*** Given records ***

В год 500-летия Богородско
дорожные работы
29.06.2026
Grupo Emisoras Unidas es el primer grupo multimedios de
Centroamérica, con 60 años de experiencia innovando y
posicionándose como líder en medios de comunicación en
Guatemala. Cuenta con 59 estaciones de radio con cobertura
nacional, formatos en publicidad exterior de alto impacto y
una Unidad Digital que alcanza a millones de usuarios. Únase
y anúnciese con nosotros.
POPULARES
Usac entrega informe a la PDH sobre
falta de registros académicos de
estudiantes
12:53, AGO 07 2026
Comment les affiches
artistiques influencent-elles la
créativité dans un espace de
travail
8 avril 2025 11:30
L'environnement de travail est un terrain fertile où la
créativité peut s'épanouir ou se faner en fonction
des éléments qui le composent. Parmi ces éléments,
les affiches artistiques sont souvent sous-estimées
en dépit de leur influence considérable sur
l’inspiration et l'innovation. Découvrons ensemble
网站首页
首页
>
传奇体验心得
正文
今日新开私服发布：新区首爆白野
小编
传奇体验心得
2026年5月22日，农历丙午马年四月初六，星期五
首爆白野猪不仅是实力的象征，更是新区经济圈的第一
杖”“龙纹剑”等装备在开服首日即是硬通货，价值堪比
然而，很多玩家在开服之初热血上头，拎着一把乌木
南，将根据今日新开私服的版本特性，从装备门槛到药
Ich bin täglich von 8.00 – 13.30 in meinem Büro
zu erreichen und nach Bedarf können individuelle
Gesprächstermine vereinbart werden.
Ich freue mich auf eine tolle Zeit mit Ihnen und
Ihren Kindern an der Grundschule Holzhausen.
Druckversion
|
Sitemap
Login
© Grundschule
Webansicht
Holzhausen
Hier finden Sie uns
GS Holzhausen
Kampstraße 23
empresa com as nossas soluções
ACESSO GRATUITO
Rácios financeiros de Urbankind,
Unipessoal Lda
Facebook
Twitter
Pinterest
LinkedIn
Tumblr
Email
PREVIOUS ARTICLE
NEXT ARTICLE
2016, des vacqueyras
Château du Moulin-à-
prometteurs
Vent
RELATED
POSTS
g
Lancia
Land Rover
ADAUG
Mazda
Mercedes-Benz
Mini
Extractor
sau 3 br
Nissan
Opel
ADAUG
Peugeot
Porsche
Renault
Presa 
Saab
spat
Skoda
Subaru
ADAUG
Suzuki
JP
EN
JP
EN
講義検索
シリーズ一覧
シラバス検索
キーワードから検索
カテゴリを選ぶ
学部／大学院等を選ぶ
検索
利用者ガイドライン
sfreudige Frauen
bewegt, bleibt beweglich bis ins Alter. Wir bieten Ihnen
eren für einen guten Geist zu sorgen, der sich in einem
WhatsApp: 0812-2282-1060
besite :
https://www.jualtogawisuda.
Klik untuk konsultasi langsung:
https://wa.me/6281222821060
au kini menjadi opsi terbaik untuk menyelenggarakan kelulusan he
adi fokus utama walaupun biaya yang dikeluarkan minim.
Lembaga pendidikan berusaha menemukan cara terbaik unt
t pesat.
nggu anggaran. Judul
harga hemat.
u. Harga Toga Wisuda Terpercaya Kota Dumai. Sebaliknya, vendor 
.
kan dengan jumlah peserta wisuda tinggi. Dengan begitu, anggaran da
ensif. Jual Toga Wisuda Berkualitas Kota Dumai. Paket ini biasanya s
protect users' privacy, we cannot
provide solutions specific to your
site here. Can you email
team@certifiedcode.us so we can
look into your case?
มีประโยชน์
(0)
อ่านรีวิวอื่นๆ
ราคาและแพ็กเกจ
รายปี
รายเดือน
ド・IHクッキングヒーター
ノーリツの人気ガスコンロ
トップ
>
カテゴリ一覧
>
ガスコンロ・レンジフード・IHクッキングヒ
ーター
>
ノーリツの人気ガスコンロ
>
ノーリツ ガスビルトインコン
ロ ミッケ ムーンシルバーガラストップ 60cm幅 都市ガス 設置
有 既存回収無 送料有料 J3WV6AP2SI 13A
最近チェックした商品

*** End of Given records ***

**Problem details**
Every record above needs to be given again exactly.

**Solution to this task**
В год 500-летия Богородско
дорожные работы
29.06.2026
Grupo Emisoras Unidas es el primer grupo multimedios de
Centroamérica, con 60 años de experiencia innovando y
posicionándose como líder en medios de comunicación en
Guatemala. Cuenta con 59 estaciones de radio con cobertura
nacional, formatos en publicidad exterior de alto impacto y
una Unidad Digital que alcanza a millones de usuarios. Únase
y anúnciese con nosotros.
POPULARES
Usac entrega informe a la PDH sobre
falta de registros académicos de
estudiantes
12:53, AGO 07 2026
Comment les affiches
artistiques influencent-elles la
créativité dans un espace de
travail
8 avril 2025 11:30
L'environnement de travail est un terrain fertile où la
créativité peut s'épanouir ou se faner en fonction
des éléments qui le composent. Parmi ces éléments,
les affiches artistiques sont souvent sous-estimées
en dépit de leur influence considérable sur
l’inspiration et l'innovation. Découvrons ensemble
网站首页
首页
>
传奇体验心得
正文
今日新开私服发布：新区首爆白野
小编
传奇体验心得
2026年5月22日，农历丙午马年四月初六，星期五
首爆白野猪不仅是实力的象征，更是新区经济圈的第一
杖”“龙纹剑”等装备在开服首日即是硬通货，价值堪比
然而，很多玩家在开服之初热血上头，拎着一把乌木
南，将根据今日新开私服的版本特性，从装备门槛到药
Ich bin täglich von 8.00 – 13.30 in meinem Büro
zu erreichen und nach Bedarf können individuelle
Gesprächstermine vereinbart werden.
Ich freue mich auf eine tolle Zeit mit Ihnen und
Ihren Kindern an der Grundschule Holzhausen.
Druckversion
|
Sitemap
Login
© Grundschule
Webansicht
Holzhausen
Hier finden Sie uns
GS Holzhausen
Kampstraße 23
empresa com as nossas soluções
ACESSO GRATUITO
Rácios financeiros de Urbankind,
Unipessoal Lda
Facebook
Twitter
Pinterest
LinkedIn
Tumblr
Email
PREVIOUS ARTICLE
NEXT ARTICLE
2016, des vacqueyras
Château du Moulin-à-
prometteurs
Vent
RELATED
POSTS
g
Lancia
Land Rover
ADAUG
Mazda
Mercedes-Benz
Mini
Extractor
sau 3 br
Nissan
Opel
ADAUG
Peugeot
Porsche
Renault
Presa 
Saab
spat
Skoda
Subaru
ADAUG
Suzuki
JP
EN
JP
EN
講義検索
シリーズ一覧
シラバス検索
キーワードから検索
カテゴリを選ぶ
学部／大学院等を選ぶ
検索
利用者ガイドライン
sfreudige Frauen
bewegt, bleibt beweglich bis ins Alter. Wir bieten Ihnen
eren für einen guten Geist zu sorgen, der sich in einem
WhatsApp: 0812-2282-1060
besite :
https://www.jualtogawisuda.
Klik untuk konsultasi langsung:
https://wa.me/6281222821060
au kini menjadi opsi terbaik untuk menyelenggarakan kelulusan he
adi fokus utama walaupun biaya yang dikeluarkan minim.
Lembaga pendidikan berusaha menemukan cara terbaik unt
t pesat.
nggu anggaran. Judul
harga hemat.
u. Harga Toga Wisuda Terpercaya Kota Dumai. Sebaliknya, vendor 
.
kan dengan jumlah peserta wisuda tinggi. Dengan begitu, anggaran da
ensif. Jual Toga Wisuda Berkualitas Kota Dumai. Paket ini biasanya s
protect users' privacy, we cannot
provide solutions specific to your
site here. Can you email
team@certifiedcode.us so we can
look into your case?
มีประโยชน์
(0)
อ่านรีวิวอื่นๆ
ราคาและแพ็กเกจ
รายปี
รายเดือน
ド・IHクッキングヒーター
ノーリツの人気ガスコンロ
トップ
>
カテゴリ一覧
>
ガスコンロ・レンジフード・IHクッキングヒ
ーター
>
ノーリツの人気ガスコンロ
>
ノーリツ ガスビルトインコン
ロ ミッケ ムーンシルバーガラストップ 60cm幅 都市ガス 設置
有 既存回収無 送料有料 J3WV6AP2SI 13A
最近チェックした商品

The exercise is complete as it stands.